The effects of what happened next is almost beyond description, but I'll do my best.

I'm sitting there alone, taser gun in hand, Gracie looking on with her head cocked to one side as to say, 'don't do it dipshit,' reasoning that a one second burst from such a tiny little ole taser gun couldn't hurt all that bad. I decided to give myself a one second burst just for heck of it, test the effects you know. I touched the prongs to my naked thigh, pushed the button, and . . . HOLY MOTHER OF GOD. .. . WEAPONS OF MASS DESTRUCTION . . . WHAT THE HELL!!!


Resulting taser gun effects ?? I'm pretty sure Jessie Ventura ran in through the side door, picked me up in the recliner, then body slammed us both on the carpet, over and over and over again.
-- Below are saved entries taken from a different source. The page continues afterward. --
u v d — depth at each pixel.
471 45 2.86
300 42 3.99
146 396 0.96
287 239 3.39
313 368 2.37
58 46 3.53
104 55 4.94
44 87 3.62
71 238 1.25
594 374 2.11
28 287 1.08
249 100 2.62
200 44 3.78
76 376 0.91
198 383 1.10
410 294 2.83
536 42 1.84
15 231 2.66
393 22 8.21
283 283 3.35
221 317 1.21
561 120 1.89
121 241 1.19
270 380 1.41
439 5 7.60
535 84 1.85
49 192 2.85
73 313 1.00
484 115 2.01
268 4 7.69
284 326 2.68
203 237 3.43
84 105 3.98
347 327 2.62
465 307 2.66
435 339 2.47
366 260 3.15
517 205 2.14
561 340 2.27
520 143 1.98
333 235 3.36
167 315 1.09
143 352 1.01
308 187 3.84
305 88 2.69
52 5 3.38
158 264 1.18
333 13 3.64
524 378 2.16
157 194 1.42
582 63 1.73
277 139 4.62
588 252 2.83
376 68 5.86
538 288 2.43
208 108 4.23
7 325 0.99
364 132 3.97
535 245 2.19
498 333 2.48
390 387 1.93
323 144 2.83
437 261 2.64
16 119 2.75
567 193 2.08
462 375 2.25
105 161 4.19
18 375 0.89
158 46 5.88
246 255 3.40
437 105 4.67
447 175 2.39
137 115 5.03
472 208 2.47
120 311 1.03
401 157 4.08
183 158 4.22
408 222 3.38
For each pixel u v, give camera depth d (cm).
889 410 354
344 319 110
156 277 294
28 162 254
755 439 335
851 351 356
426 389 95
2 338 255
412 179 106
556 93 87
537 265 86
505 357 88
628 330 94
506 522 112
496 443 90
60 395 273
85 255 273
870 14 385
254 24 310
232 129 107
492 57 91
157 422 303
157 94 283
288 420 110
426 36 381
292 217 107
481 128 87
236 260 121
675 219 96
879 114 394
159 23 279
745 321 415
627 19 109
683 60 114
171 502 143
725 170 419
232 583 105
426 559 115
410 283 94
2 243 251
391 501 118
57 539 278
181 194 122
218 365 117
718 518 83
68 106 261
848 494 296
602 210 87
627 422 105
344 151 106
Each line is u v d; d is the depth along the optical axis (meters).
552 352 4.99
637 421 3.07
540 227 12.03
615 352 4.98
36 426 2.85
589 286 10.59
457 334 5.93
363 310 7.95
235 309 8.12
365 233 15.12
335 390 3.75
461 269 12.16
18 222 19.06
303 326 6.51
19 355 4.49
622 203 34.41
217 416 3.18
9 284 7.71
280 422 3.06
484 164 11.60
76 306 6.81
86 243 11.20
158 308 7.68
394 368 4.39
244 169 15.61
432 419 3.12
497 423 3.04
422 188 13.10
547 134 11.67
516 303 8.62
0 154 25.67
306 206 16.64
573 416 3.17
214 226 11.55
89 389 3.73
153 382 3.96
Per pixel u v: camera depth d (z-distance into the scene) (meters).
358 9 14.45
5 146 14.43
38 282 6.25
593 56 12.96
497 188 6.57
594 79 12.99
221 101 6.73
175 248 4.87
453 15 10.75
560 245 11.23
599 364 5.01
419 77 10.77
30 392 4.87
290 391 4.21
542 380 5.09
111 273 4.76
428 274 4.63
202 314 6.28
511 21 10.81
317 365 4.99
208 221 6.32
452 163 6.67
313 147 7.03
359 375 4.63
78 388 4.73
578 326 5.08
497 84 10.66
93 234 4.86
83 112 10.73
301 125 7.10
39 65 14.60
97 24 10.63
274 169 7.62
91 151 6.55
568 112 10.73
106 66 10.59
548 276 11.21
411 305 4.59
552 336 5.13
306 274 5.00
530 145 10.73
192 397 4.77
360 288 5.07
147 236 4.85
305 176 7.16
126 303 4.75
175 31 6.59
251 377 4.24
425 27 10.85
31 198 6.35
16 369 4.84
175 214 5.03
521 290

I vaguely recall waking up on my side in the fetal position, with tears in my eyes, body soaking wet, both nipples on fire, testicles nowhere to be found, with my left arm tucked under my body in the oddest position, and tingling in my legs?

The cat was making meowing sounds I had never heard before, clinging to a picture frame hanging above the fireplace, obviously in an attempt to avoid the after effects of getting slammed by my body flopping all over the living room.

Note: If you ever feel compelled to 'mug' yourself with a taser gun, one note of caution: there is no such thing as a one second burst when you taser gun yourself! You will not let go of that thing until it is dislodged from your hand by a violent thrashing about on the floor. A three second burst would be considered conservative?


A minute or so later (I can't be sure, as time was a relative thing at that point), I collected my wits (what little I had left), sat up and surveyed the landscape. My bent reading glasses were on the mantel of the fireplace. The recliner was upside down and about 8 feet or so from where it originally was. My triceps, right thigh and both nipples were still twitching. My face felt like it had been shot up with Novocaine, and my bottom lip weighed 88 lbs. I had no control over the drooling. Apparently I shit on myself, but was too numb to know for sure and my sense of smell was gone. I saw a faint smoke cloud above my head which I believe came from my hair. I'm still looking for my nuts and I'm offering a significant reward for their safe return!!

P. S. My wife loved the gift, and now regularly threatens me with the taser gun effects again!

If you think Education is difficult, try being stupid.

STOP LAUGHING! You can't fix stupid.

Views: 2434

Comment by Giant Mohawk Man on December 19, 2008 at 6:12pm
Umm, after reading a friend sent me this. Not sure why you'd shotgun a beer while getting tased, but it is pretty funny.
Comment by Colby on December 19, 2008 at 7:55pm
now i want a taser
Comment by Alex on December 20, 2008 at 12:59am
Woah, I want a tazer

sounds like the best self defense weapon you can have. Whats this thing called anyway?
Comment by Segadoway on December 21, 2008 at 4:04am
BAM!
Comment by Baccy on December 22, 2008 at 3:07pm
wow!
Comment by BurfRiot on January 22, 2009 at 9:20am
the taser should be in the hand of people not in the hand of police i want mine but cant have it in my piece of land and it sucks but in canada cops killed at least 10 people since 2003 and thats no great news
Comment by Hangman XIII on February 17, 2009 at 3:53pm
To hell with the taser, I want some GI Joes and a dead squirrel. That picture is priceless! :D
Comment by Skinhead_Dave on February 27, 2009 at 4:46am
i have done it to myself as well on accident tho but my arm went numb and tingled for the day good thing i used to be an electrician or i would have ended up like you
Comment by Will Russell Hipke on May 30, 2009 at 12:17am
I have been tasered...by the police....terrible feeling...great story!